[[ Dataset extract, beginning ]]

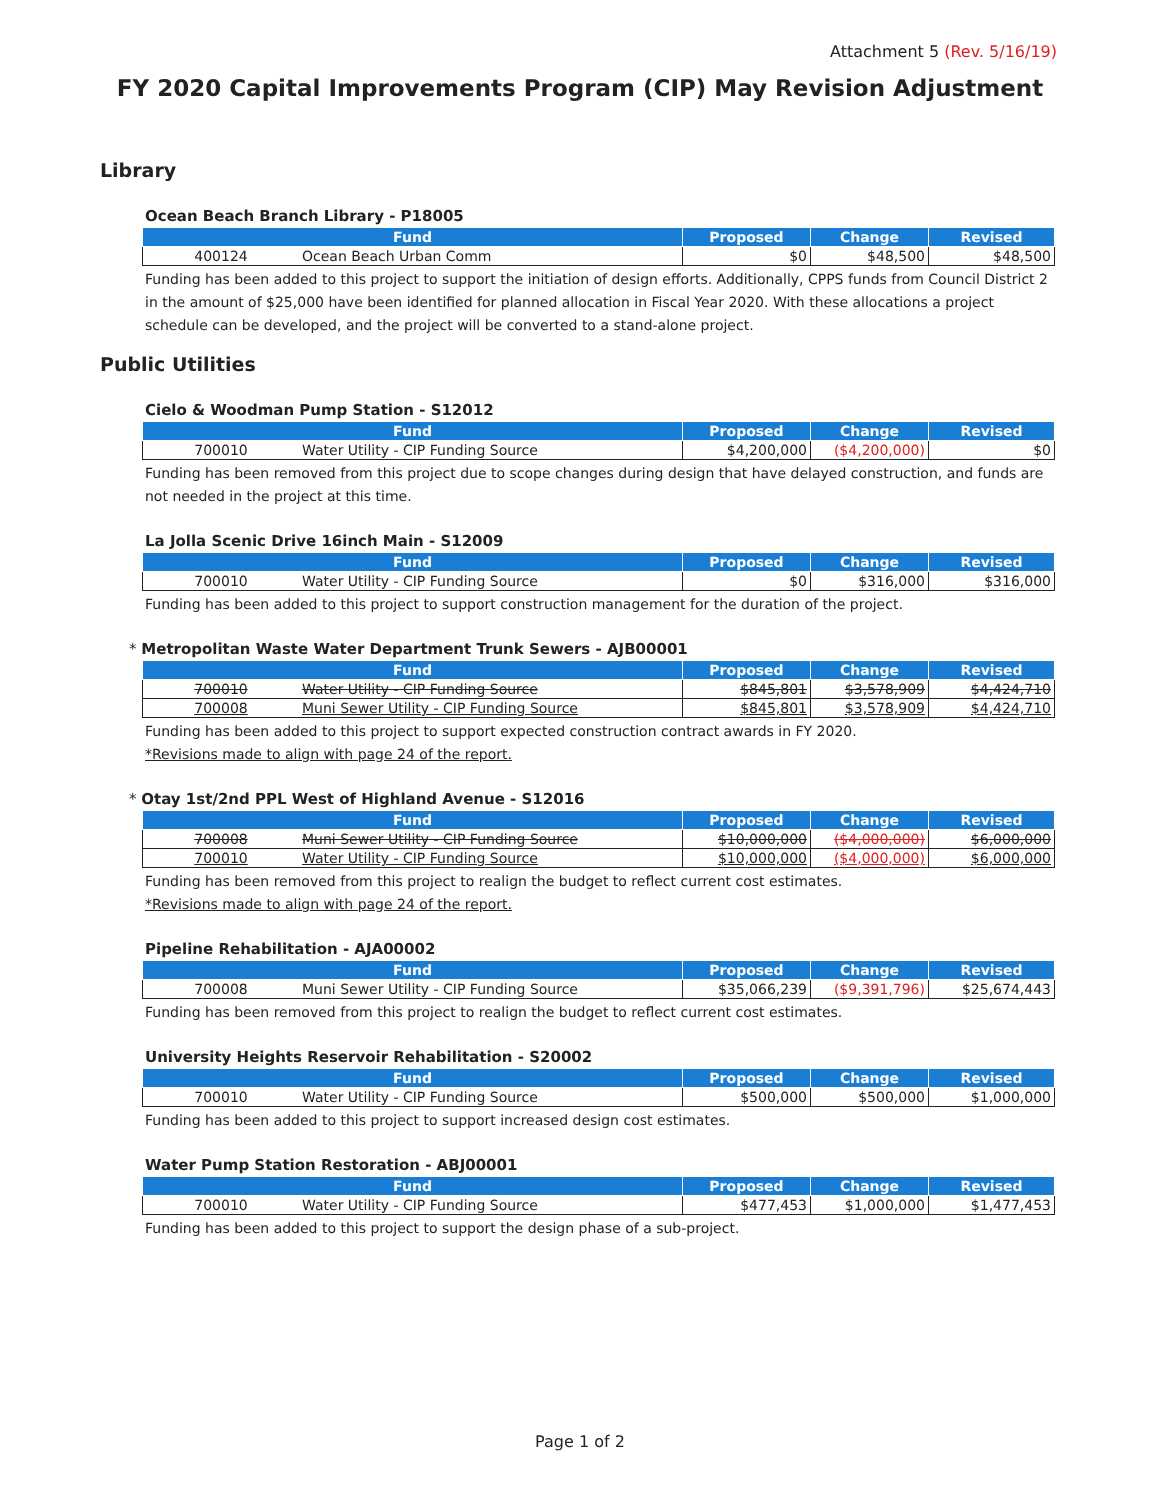Attachment 5 (Rev. 5/16/19)
FY 2020 Capital Improvements Program (CIP) May Revision Adjustment
Library
Ocean Beach Branch Library - P18005
| Fund | | Proposed | Change | Revised |
| --- | --- | --- | --- | --- |
| 400124 | Ocean Beach Urban Comm | $0 | $48,500 | $48,500 |
Funding has been added to this project to support the initiation of design efforts. Additionally, CPPS funds from Council District 2 in the amount of $25,000 have been identified for planned allocation in Fiscal Year 2020. With these allocations a project schedule can be developed, and the project will be converted to a stand-alone project.
Public Utilities
Cielo & Woodman Pump Station - S12012
| Fund | | Proposed | Change | Revised |
| --- | --- | --- | --- | --- |
| 700010 | Water Utility - CIP Funding Source | $4,200,000 | ($4,200,000) | $0 |
Funding has been removed from this project due to scope changes during design that have delayed construction, and funds are not needed in the project at this time.
La Jolla Scenic Drive 16inch Main - S12009
| Fund | | Proposed | Change | Revised |
| --- | --- | --- | --- | --- |
| 700010 | Water Utility - CIP Funding Source | $0 | $316,000 | $316,000 |
Funding has been added to this project to support construction management for the duration of the project.
* Metropolitan Waste Water Department Trunk Sewers - AJB00001
| Fund | | Proposed | Change | Revised |
| --- | --- | --- | --- | --- |
| 700010 | Water Utility - CIP Funding Source | $845,801 | $3,578,909 | $4,424,710 |
| 700008 | Muni Sewer Utility - CIP Funding Source | $845,801 | $3,578,909 | $4,424,710 |
Funding has been added to this project to support expected construction contract awards in FY 2020.
*Revisions made to align with page 24 of the report.
* Otay 1st/2nd PPL West of Highland Avenue - S12016
| Fund | | Proposed | Change | Revised |
| --- | --- | --- | --- | --- |
| 700008 | Muni Sewer Utility - CIP Funding Source | $10,000,000 | ($4,000,000) | $6,000,000 |
| 700010 | Water Utility - CIP Funding Source | $10,000,000 | ($4,000,000) | $6,000,000 |
Funding has been removed from this project to realign the budget to reflect current cost estimates.
*Revisions made to align with page 24 of the report.
Pipeline Rehabilitation - AJA00002
| Fund | | Proposed | Change | Revised |
| --- | --- | --- | --- | --- |
| 700008 | Muni Sewer Utility - CIP Funding Source | $35,066,239 | ($9,391,796) | $25,674,443 |
Funding has been removed from this project to realign the budget to reflect current cost estimates.
University Heights Reservoir Rehabilitation - S20002
| Fund | | Proposed | Change | Revised |
| --- | --- | --- | --- | --- |
| 700010 | Water Utility - CIP Funding Source | $500,000 | $500,000 | $1,000,000 |
Funding has been added to this project to support increased design cost estimates.
Water Pump Station Restoration - ABJ00001
| Fund | | Proposed | Change | Revised |
| --- | --- | --- | --- | --- |
| 700010 | Water Utility - CIP Funding Source | $477,453 | $1,000,000 | $1,477,453 |
Funding has been added to this project to support the design phase of a sub-project.
Page 1 of 2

[[ Dataset extract, end ]]

Go through the listing above and find each line that contains "Muni", then copy it.

Response area –
| 700008 | Muni Sewer Utility - CIP Funding Source | $845,801 | $3,578,909 | $4,424,710 |
| 700008 | Muni Sewer Utility - CIP Funding Source | $10,000,000 | ($4,000,000) | $6,000,000 |
| 700008 | Muni Sewer Utility - CIP Funding Source | $35,066,239 | ($9,391,796) | $25,674,443 |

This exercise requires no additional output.